:: INFORMATION GIVEN ::
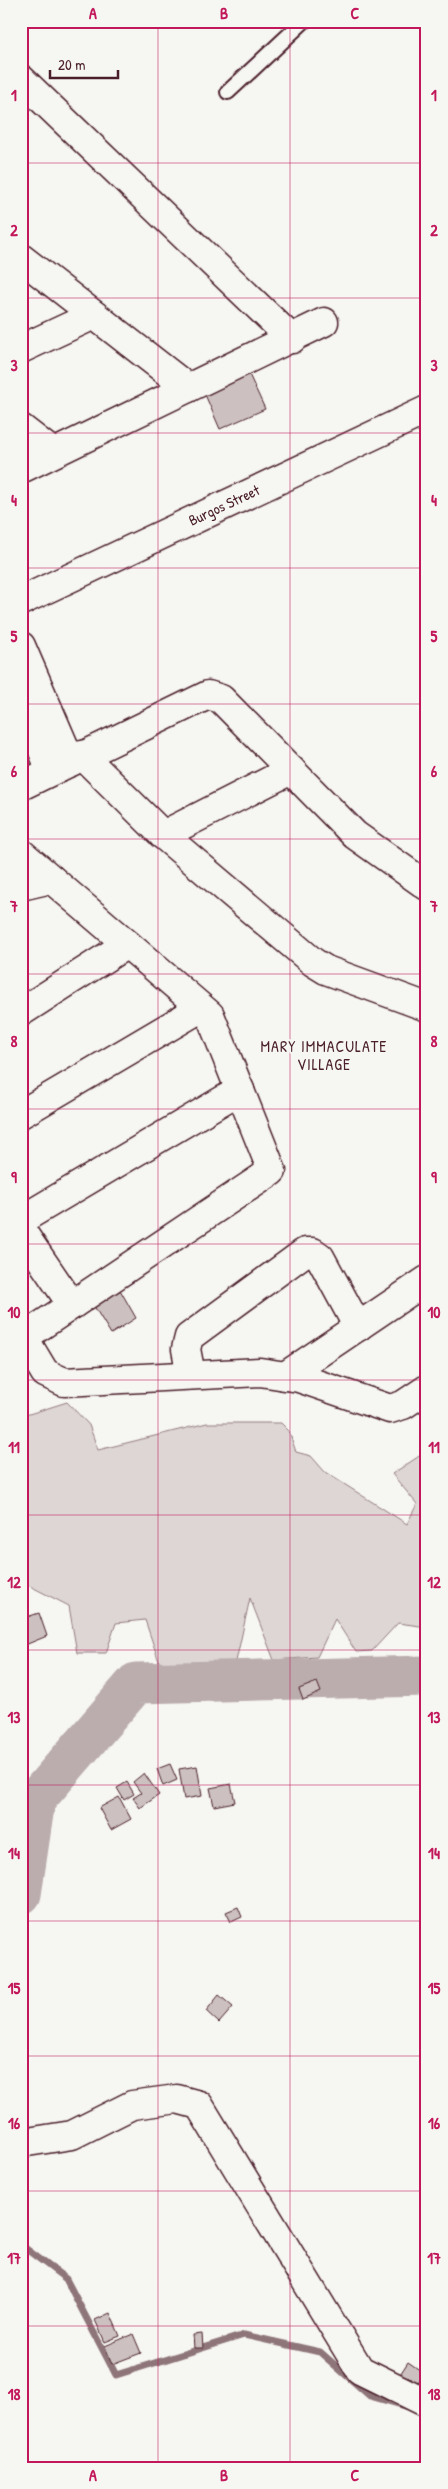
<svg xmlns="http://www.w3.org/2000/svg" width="448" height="2489" viewBox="0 0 448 2489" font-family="'Patrick Hand',sans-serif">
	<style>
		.green { fill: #ddd6d5; stroke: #947a80 }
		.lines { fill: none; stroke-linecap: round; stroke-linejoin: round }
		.stream { stroke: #8e747a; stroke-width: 7 }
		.river { stroke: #bbadae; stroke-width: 41 }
		.building { fill: #ccc1c0; stroke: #4a1f2b }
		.lane-casing { stroke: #4a1f2b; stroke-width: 18 }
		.street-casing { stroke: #4a1f2b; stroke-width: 31 }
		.secondary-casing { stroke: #4a1f2b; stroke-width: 31 }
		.lane { stroke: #f6f6f2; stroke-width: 14 }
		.street { stroke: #f6f6f2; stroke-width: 28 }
		.secondary { stroke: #f6f6f2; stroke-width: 28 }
		.grid { fill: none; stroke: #c2185b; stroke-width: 1; stroke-opacity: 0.55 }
		.labels { text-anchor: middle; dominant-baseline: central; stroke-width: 4; stroke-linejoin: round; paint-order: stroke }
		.street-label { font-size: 15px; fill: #4a1f2b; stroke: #f6f6f2 }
		.neighbourhood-label { font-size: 16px; letter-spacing: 1px; fill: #4a1f2b; stroke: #f6f6f2 }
		.neatline { fill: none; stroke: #c2185b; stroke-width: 2 }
		.grid-label { font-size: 16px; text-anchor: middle; font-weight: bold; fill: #c2185b }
	</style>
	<rect width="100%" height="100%" fill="#f6f6f2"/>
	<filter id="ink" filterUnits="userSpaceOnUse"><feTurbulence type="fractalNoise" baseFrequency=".02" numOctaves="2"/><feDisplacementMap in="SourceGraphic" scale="10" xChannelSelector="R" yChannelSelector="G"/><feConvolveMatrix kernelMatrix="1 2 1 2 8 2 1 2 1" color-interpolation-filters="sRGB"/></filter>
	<g filter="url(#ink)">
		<polygon class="green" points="67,1402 89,1425 98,1450 207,1423 281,1423 289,1431 296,1452 311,1456 325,1472 407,1524 417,1504 392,1474 427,1451 427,1627 398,1623 372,1651 356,1652 335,1619 317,1657 274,1660 250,1598 229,1693 169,1691 145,1620 116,1623 106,1653 77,1653 69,1606 24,1583 21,1584 21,1414 26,1415"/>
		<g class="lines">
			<polyline class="stream" points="21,2245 66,2279 116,2375 244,2335 320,2352 370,2396 405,2406"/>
			<polyline class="river" points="21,1894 35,1800 136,1683 427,1676"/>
		</g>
		<g class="building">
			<polygon points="247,370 265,409 220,429 203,390"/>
			<polygon points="119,1288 136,1318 111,1334 92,1303"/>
			<polygon points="39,1613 47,1636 25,1645 21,1635 21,1619"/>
			<polygon points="317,1682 321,1692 303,1700 299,1689"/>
			<polygon points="170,1764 177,1780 163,1786 157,1769"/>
			<polygon points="197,1766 202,1796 184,1799 179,1769"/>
			<polygon points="144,1773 159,1795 140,1808 133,1798 141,1793 133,1782"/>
			<polygon points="127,1782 134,1794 124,1800 117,1788"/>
			<polygon points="231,1784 235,1802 214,1806 210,1788"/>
			<polygon points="119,1797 131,1819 111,1830 99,1808"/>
			<polygon points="238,1907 242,1917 231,1922 226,1912"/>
			<polygon points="219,1995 233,2007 219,2023 206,2011"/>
			<polygon points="110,2313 120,2336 105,2342 95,2320"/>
			<polygon points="133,2334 141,2353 112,2364 105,2346"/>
			<polygon points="202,2334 203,2348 194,2348 193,2335"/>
			<polygon points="408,2362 424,2373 413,2390 397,2379"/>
		</g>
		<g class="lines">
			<g class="lane-casing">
				<polyline id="lane" points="228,92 304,21"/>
			</g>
			<g class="street-casing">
				<g id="street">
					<polyline points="21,79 292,339"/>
					<polyline points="21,258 188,388"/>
					<polyline points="21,349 94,315"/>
					<polyline points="21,428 52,452"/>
					<polyline points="21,469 324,322"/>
					<polyline points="21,646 71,762"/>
					<polyline points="21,705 38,739 51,771"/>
					<polyline points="82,755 163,835 313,962 326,970 427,1007"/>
					<polyline points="21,786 208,695 221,699 355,835 427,886"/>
					<polyline points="163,835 291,770"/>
					<polyline points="21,853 210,1015 272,1171 24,1337"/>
					<polyline points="21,886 51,879"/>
					<polyline points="21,1012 127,944"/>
					<polyline points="21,1114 201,1008"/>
					<polyline points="21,1220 240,1090"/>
					<polyline points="21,1230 72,1305"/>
					<polyline points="21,1333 45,1373 64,1382 260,1372 299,1378 390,1409 403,1405 427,1389"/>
					<polyline points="191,1375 186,1349 189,1337 305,1252 313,1252 320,1257 358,1327"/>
					<polyline points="285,1376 427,1280"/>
					<polyline points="21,2143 72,2135 132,2105 177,2099 199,2105 360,2370 427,2403"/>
				</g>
			</g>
			<g class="secondary-casing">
				<polyline id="secondary" points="21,601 427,410"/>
			</g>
			<use href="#lane" class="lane"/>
			<use href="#street" class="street"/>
			<use href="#secondary" class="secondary"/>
		</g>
	</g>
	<path class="grid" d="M158 21V2468M290 21V2468M21 163H427M21 298H427M21 433H427M21 568H427M21 704H427M21 839H427M21 974H427M21 1109H427M21 1244H427M21 1380H427M21 1515H427M21 1650H427M21 1785H427M21 1921H427M21 2056H427M21 2191H427M21 2326H427"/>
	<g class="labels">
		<g class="street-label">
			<text transform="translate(224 505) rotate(-25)">Burgos Street</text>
		</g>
		<g class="neighbourhood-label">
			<text x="324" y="1046">MARY IMMACULATE<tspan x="324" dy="18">VILLAGE</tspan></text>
		</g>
	</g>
	<rect width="448" height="2489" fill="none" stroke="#f6f6f2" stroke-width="55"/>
	<path d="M50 70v8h68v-8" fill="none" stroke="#4a1f2b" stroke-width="2.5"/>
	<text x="58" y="70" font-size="15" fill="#4a1f2b" stroke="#f6f6f2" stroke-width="4" paint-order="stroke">20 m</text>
	<rect x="28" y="28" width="392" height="2434" class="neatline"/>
	<g class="grid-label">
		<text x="93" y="19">A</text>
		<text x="224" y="19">B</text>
		<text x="355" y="19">C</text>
		<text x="14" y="101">1</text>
		<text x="434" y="101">1</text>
		<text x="14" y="236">2</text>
		<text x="434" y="236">2</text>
		<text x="14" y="371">3</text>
		<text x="434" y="371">3</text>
		<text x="14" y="506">4</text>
		<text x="434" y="506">4</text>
		<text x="14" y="642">5</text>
		<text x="434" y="642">5</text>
		<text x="14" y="777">6</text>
		<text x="434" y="777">6</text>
		<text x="14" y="912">7</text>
		<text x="434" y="912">7</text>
		<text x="14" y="1047">8</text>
		<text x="434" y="1047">8</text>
		<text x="14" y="1183">9</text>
		<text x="434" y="1183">9</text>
		<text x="14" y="1318">10</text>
		<text x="434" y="1318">10</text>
		<text x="14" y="1453">11</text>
		<text x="434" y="1453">11</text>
		<text x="14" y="1588">12</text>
		<text x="434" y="1588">12</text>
		<text x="14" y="1723">13</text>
		<text x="434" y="1723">13</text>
		<text x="14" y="1859">14</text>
		<text x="434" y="1859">14</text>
		<text x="14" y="1994">15</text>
		<text x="434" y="1994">15</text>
		<text x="14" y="2129">16</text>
		<text x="434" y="2129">16</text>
		<text x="14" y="2264">17</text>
		<text x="434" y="2264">17</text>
		<text x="14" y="2400">18</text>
		<text x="434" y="2400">18</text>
		<text x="93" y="2481">A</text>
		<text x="224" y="2481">B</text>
		<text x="355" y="2481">C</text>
	</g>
</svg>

:: WHAT YOU SHOULD DO ::
Copy out each line of the entries where the word "filter" is found.

:: ANSWER SECTION ::
	<filter id="ink" filterUnits="userSpaceOnUse"><feTurbulence type="fractalNoise" baseFrequency=".02" numOctaves="2"/><feDisplacementMap in="SourceGraphic" scale="10" xChannelSelector="R" yChannelSelector="G"/><feConvolveMatrix kernelMatrix="1 2 1 2 8 2 1 2 1" color-interpolation-filters="sRGB"/></filter>
	<g filter="url(#ink)">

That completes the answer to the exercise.